[Listed entries — start]
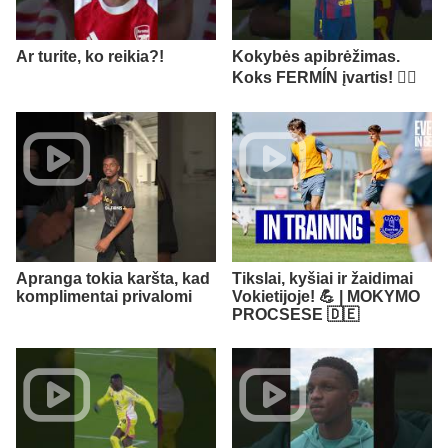
Ar turite, ko reikia?!
Kokybės apibrėžimas.
Koks FERMÍN įvartis! 😮‍💨
Apranga tokia karšta, kad
Tikslai, kyšiai ir žaidimai
komplimentai privalomi
Vokietijoje! 💪 | MOKYMO
PROCSESE 🇩🇪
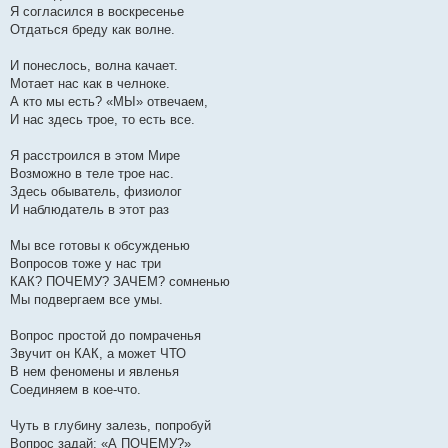
е
Я согласился в воскресенье
Отдаться бреду как волне.
И понеслось, волна качает.
Мотает нас как в челноке.
А кто мы есть? «МЫ» отвечаем,
И нас здесь трое, то есть все.
Я расстроился в этом Мире
Возможно в теле трое нас.
Здесь обыватель, физиолог
И наблюдатель в этот раз
Мы все готовы к обсужденью
Вопросов тоже у нас три
КАК? ПОЧЕМУ? ЗАЧЕМ? сомненью
Мы подвергаем все умы.
Вопрос простой до помраченья
Звучит он КАК, а может ЧТО
В нем феномены и явленья
Соединяем в кое-что.
Чуть в глубину залезь, попробуй
Вопрос задай: «А ПОЧЕМУ?»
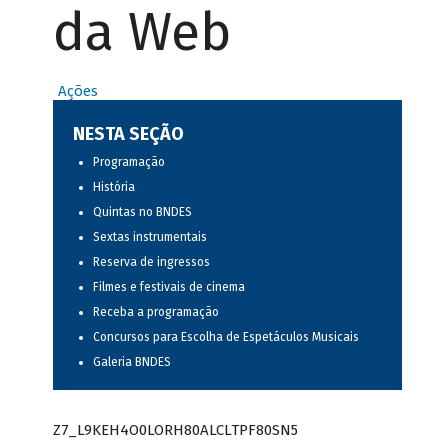
da Web
Ações
NESTA SEÇÃO
Programação
História
Quintas no BNDES
Sextas instrumentais
Reserva de ingressos
Filmes e festivais de cinema
Receba a programação
Concursos para Escolha de Espetáculos Musicais
Galeria BNDES
Z7_L9KEH4O0LORH80ALCLTPF80SN5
[Listed entries — finish]
What to do:
Can you copy every line of the listing above word for word, leaving the pictures out of your answer?

Exercise solution:
Ar turite, ko reikia?!
Kokybės apibrėžimas.
Koks FERMÍN įvartis! 😮‍💨
Apranga tokia karšta, kad
Tikslai, kyšiai ir žaidimai
komplimentai privalomi
Vokietijoje! 💪 | MOKYMO
PROCSESE 🇩🇪
е
Я согласился в воскресенье
Отдаться бреду как волне.
И понеслось, волна качает.
Мотает нас как в челноке.
А кто мы есть? «МЫ» отвечаем,
И нас здесь трое, то есть все.
Я расстроился в этом Мире
Возможно в теле трое нас.
Здесь обыватель, физиолог
И наблюдатель в этот раз
Мы все готовы к обсужденью
Вопросов тоже у нас три
КАК? ПОЧЕМУ? ЗАЧЕМ? сомненью
Мы подвергаем все умы.
Вопрос простой до помраченья
Звучит он КАК, а может ЧТО
В нем феномены и явленья
Соединяем в кое-что.
Чуть в глубину залезь, попробуй
Вопрос задай: «А ПОЧЕМУ?»
da Web
Ações
NESTA SEÇÃO
Programação
História
Quintas no BNDES
Sextas instrumentais
Reserva de ingressos
Filmes e festivais de cinema
Receba a programação
Concursos para Escolha de Espetáculos Musicais
Galeria BNDES
Z7_L9KEH4O0LORH80ALCLTPF80SN5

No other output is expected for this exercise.